__ACTIVITY__: Pictures do not belong in the copy, so please give every entry below again exactly.

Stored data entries
-=-=-=-=-
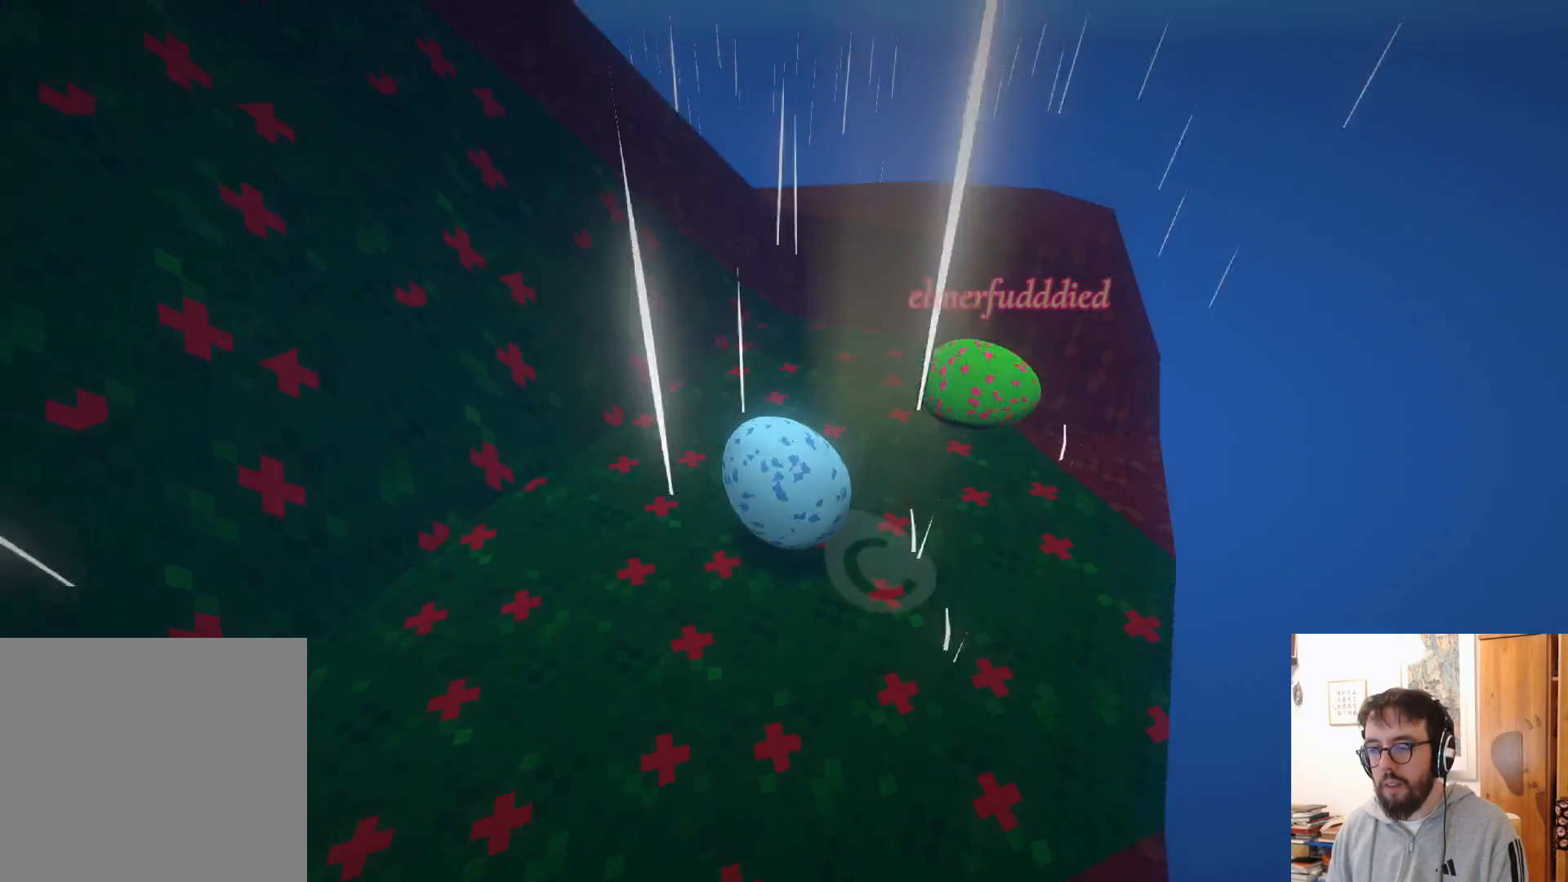
{"buttons": [], "left_stick": "up-right", "right_stick": "center", "events": [[50, "right_stick", "center"], [184, "left_stick", "up-right"]]}
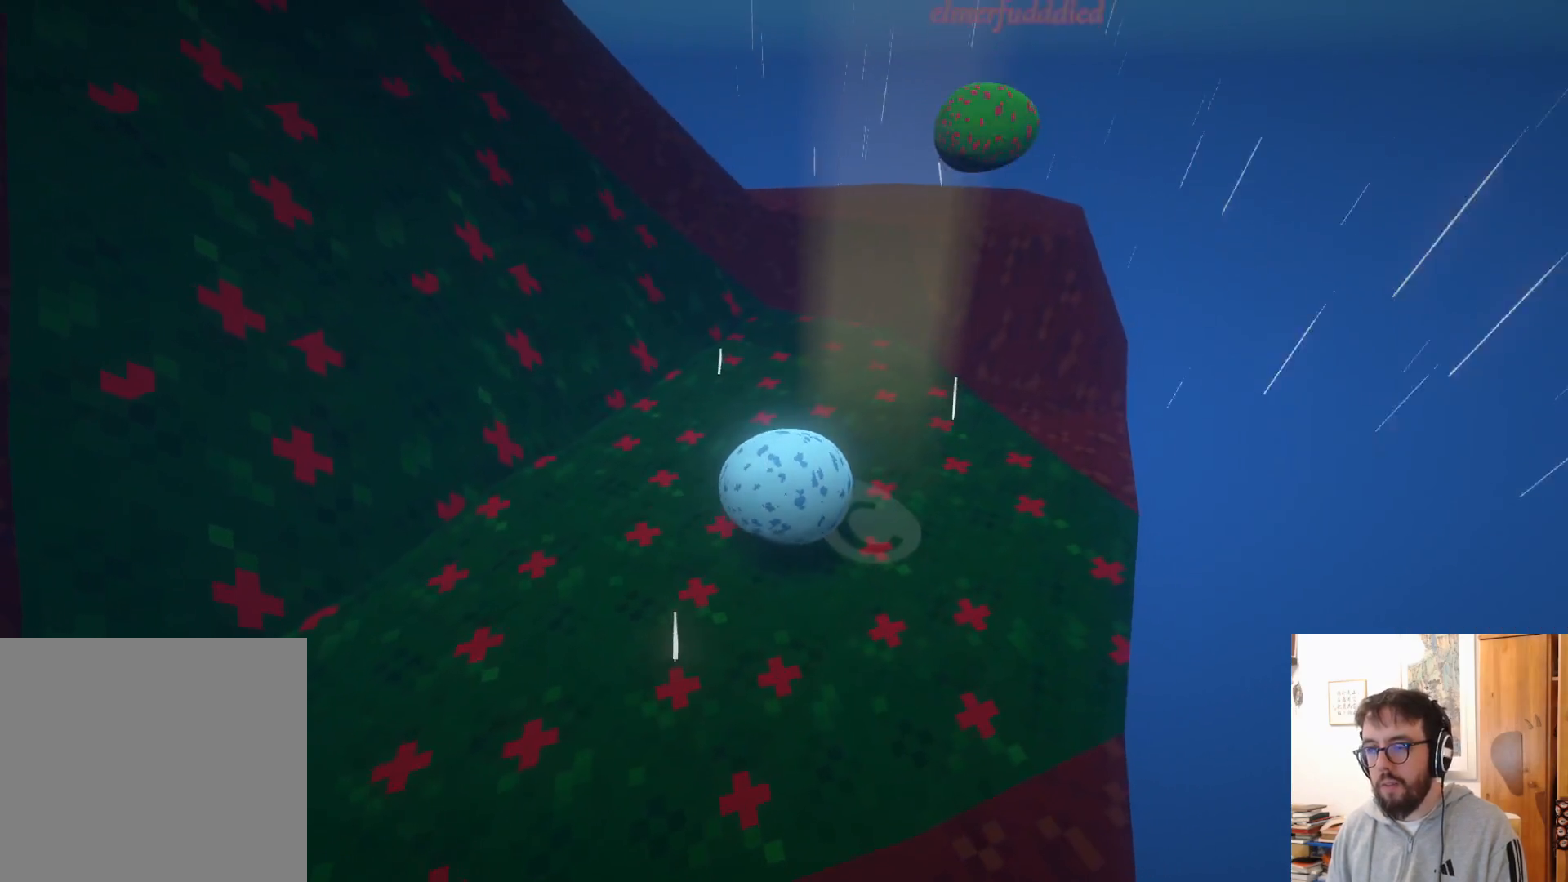
{"buttons": [], "left_stick": "up-right", "right_stick": "center", "events": []}
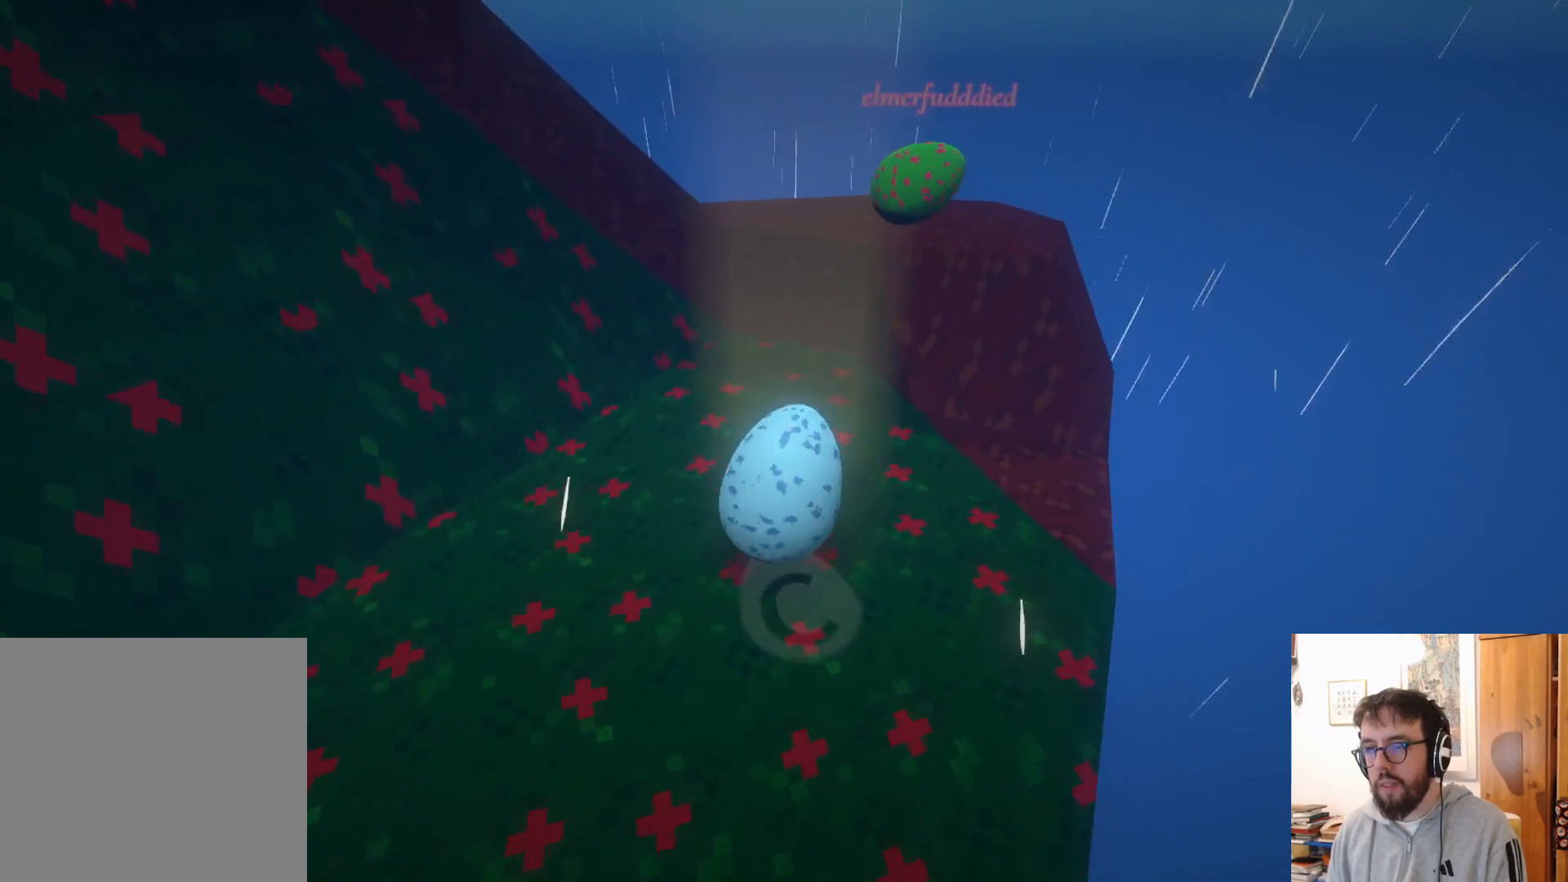
{"buttons": ["A"], "left_stick": "right", "right_stick": "center", "events": [[467, "left_stick", "right"], [500, "A", "down"]]}
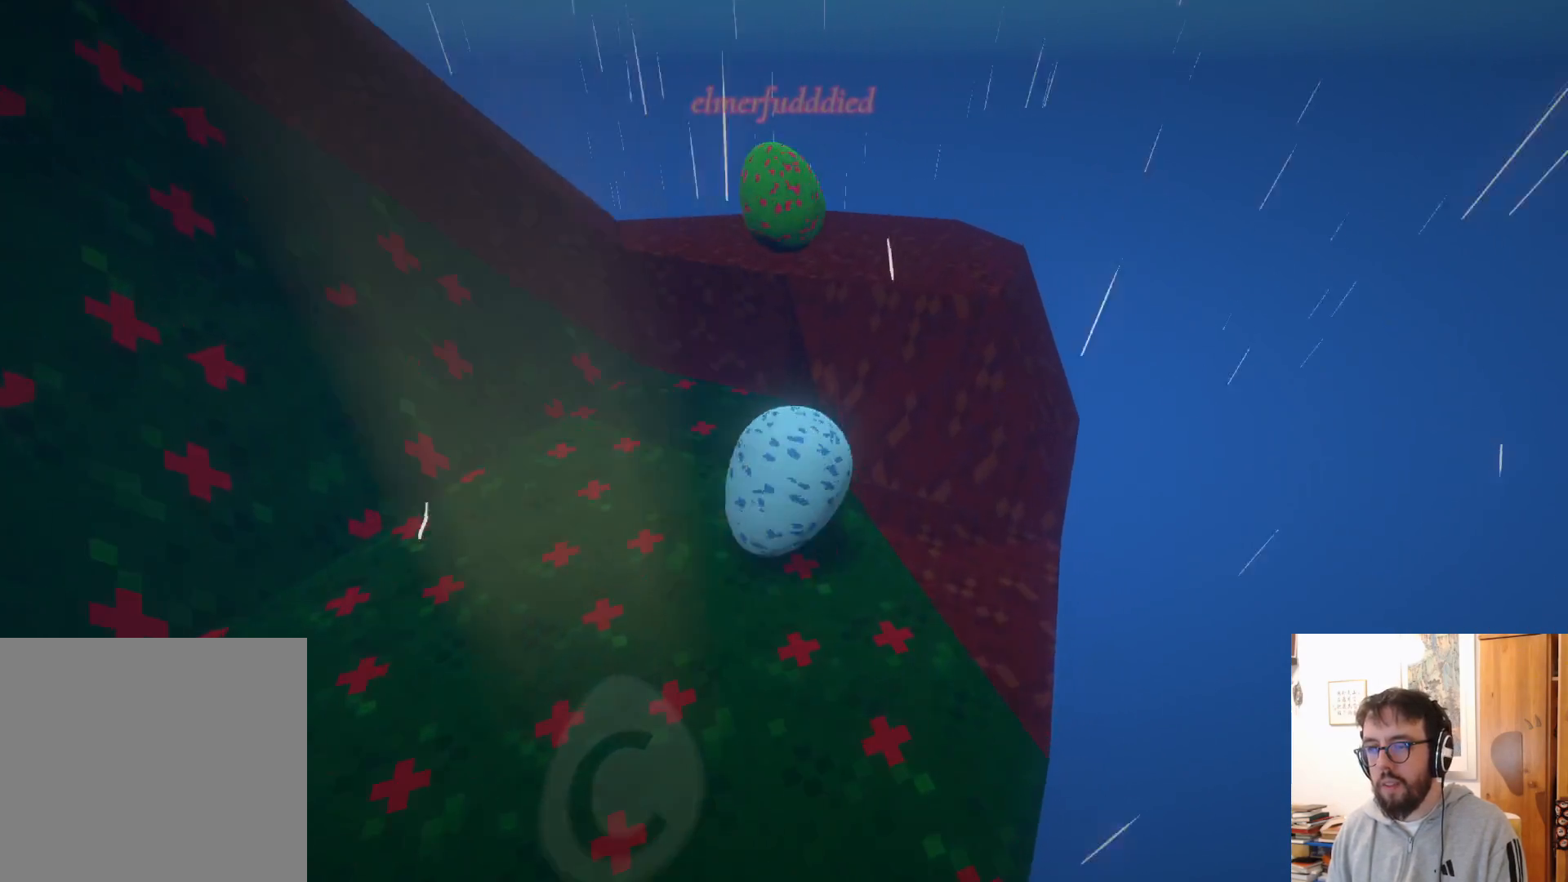
{"buttons": [], "left_stick": "left", "right_stick": "left", "events": [[150, "left_stick", "center"], [167, "A", "up"], [284, "left_stick", "left"], [400, "right_stick", "left"]]}
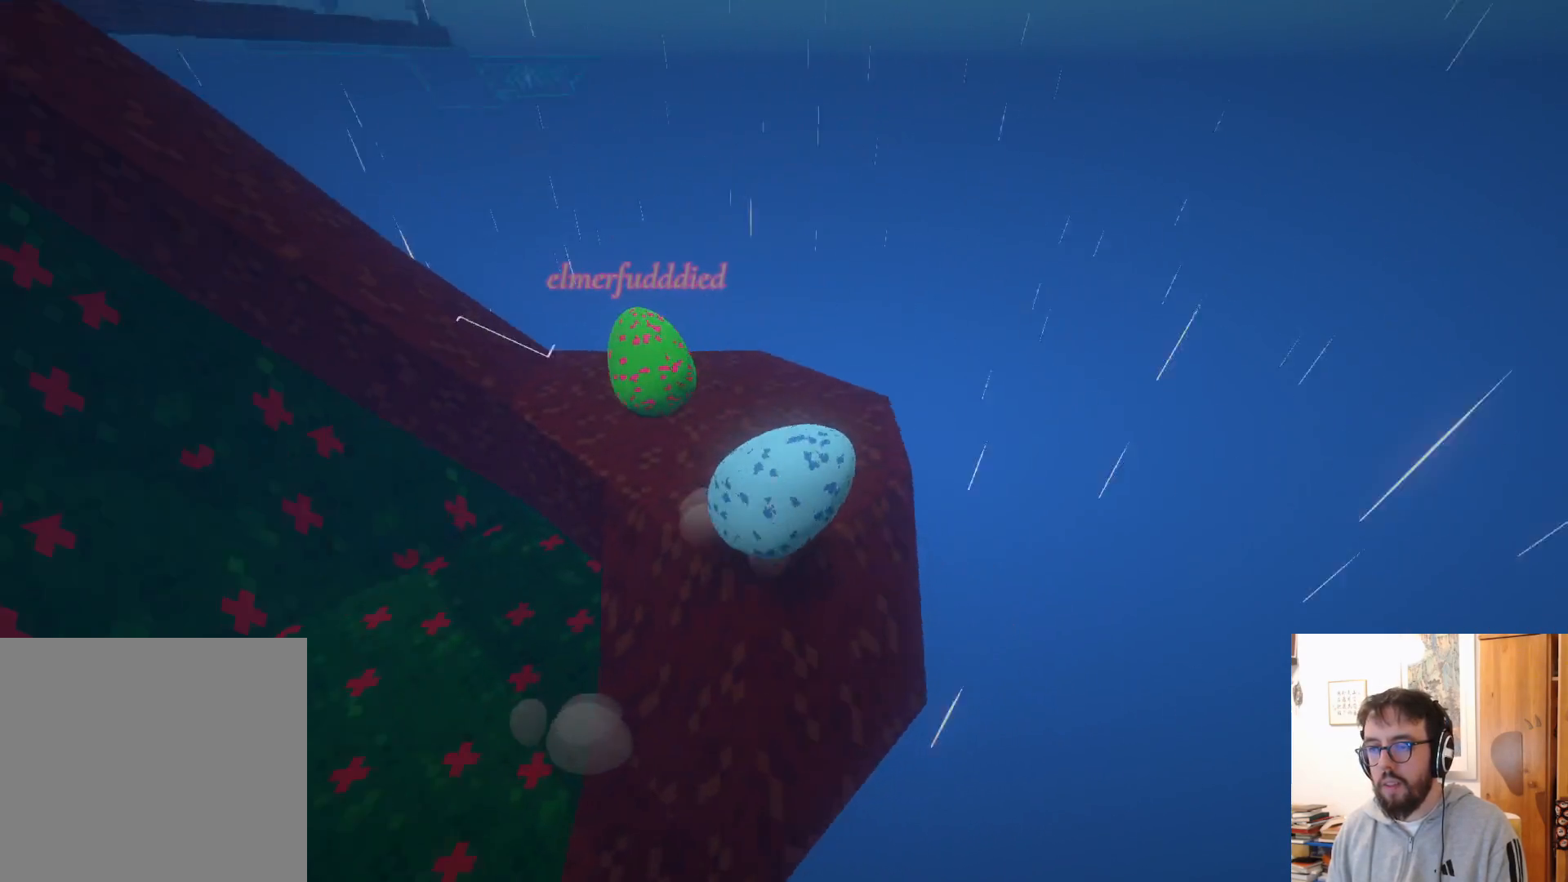
{"buttons": [], "left_stick": "down-left", "right_stick": "center", "events": [[150, "left_stick", "down-left"], [250, "right_stick", "center"]]}
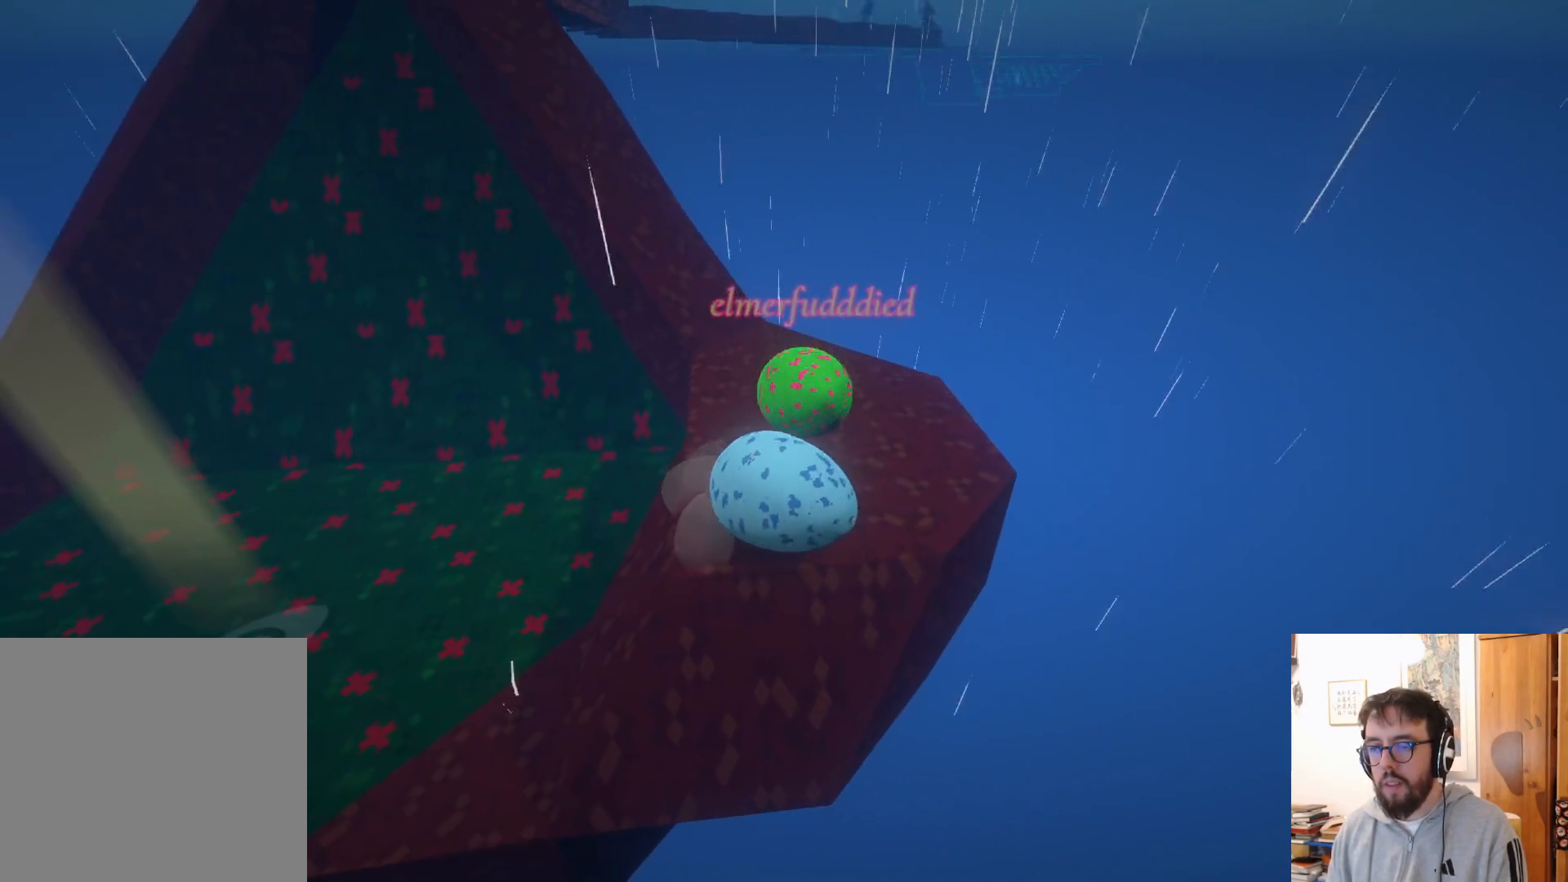
{"buttons": [], "left_stick": "right", "right_stick": "center", "events": [[67, "left_stick", "left"], [234, "left_stick", "up"], [317, "left_stick", "up-right"], [500, "left_stick", "right"]]}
-=-=-=-=-
__TASK ANSWER__:
{"buttons": [], "left_stick": "up-right", "right_stick": "center", "events": [[50, "right_stick", "center"], [184, "left_stick", "up-right"]]}
{"buttons": [], "left_stick": "up-right", "right_stick": "center", "events": []}
{"buttons": ["A"], "left_stick": "right", "right_stick": "center", "events": [[467, "left_stick", "right"], [500, "A", "down"]]}
{"buttons": [], "left_stick": "left", "right_stick": "left", "events": [[150, "left_stick", "center"], [167, "A", "up"], [284, "left_stick", "left"], [400, "right_stick", "left"]]}
{"buttons": [], "left_stick": "down-left", "right_stick": "center", "events": [[150, "left_stick", "down-left"], [250, "right_stick", "center"]]}
{"buttons": [], "left_stick": "right", "right_stick": "center", "events": [[67, "left_stick", "left"], [234, "left_stick", "up"], [317, "left_stick", "up-right"], [500, "left_stick", "right"]]}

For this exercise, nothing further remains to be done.